When he had slept to the point of recharge, it was as if he'd never left. Dinner would be on the table when I'd get home from work, and suggestions of what to do after the dishes were cleared would be made - playing a little one-on-one, catching the latest blockbuster at the theater, a game of pool at Jake's on the corner, a frame or two of bowling, vidshow season opening, or even the occasional 'night about town'. Most of the time, we'd cover them all with work interfering every so often.
The last time he was here was less than three weeks before, and as I stood in the doorway watching him, I wondered if he'd slept at all during the time between.
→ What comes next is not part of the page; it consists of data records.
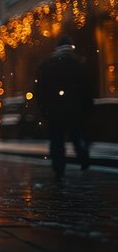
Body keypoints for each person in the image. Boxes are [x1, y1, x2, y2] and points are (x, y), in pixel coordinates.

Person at [35, 36, 93, 181]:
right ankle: (83, 155)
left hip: (54, 111)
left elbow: (40, 90)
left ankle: (59, 167)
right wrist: (87, 109)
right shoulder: (78, 64)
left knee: (57, 141)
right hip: (75, 110)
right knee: (76, 136)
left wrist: (43, 110)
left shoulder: (47, 65)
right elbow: (87, 90)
Heero doesn't do haggard, but he had 'dead to the world' down pat. A minute or two, maybe five or ten passed, and my eyes shifted from Heero to his battered duffel, knowing from experience it contained little more than a change or two of clothes, his handheld PDA, and books he says had to be in physical form to experience them properly.
In the catchall drawer of the living room end table, was an old 35MM camera. It came in handy for those times when a photo-picture says more than words ever could. Retrieving it, I saw only two pictures were left, and used them both a minute later, the buzz and whirl as the film advanced the only sound in the silent house.
Heero slept, and I planned for later; dropping the film off for developing, stopping by the market for some of his favorite foods, maybe picking up the brand of shampoo he mentioned he was using on his last visit. But for now, I lingered in the doorway to his room, remembering the moments captured in visits past, and how these would fit.
One day, he would find what he sought. But, until he does, my door was always open.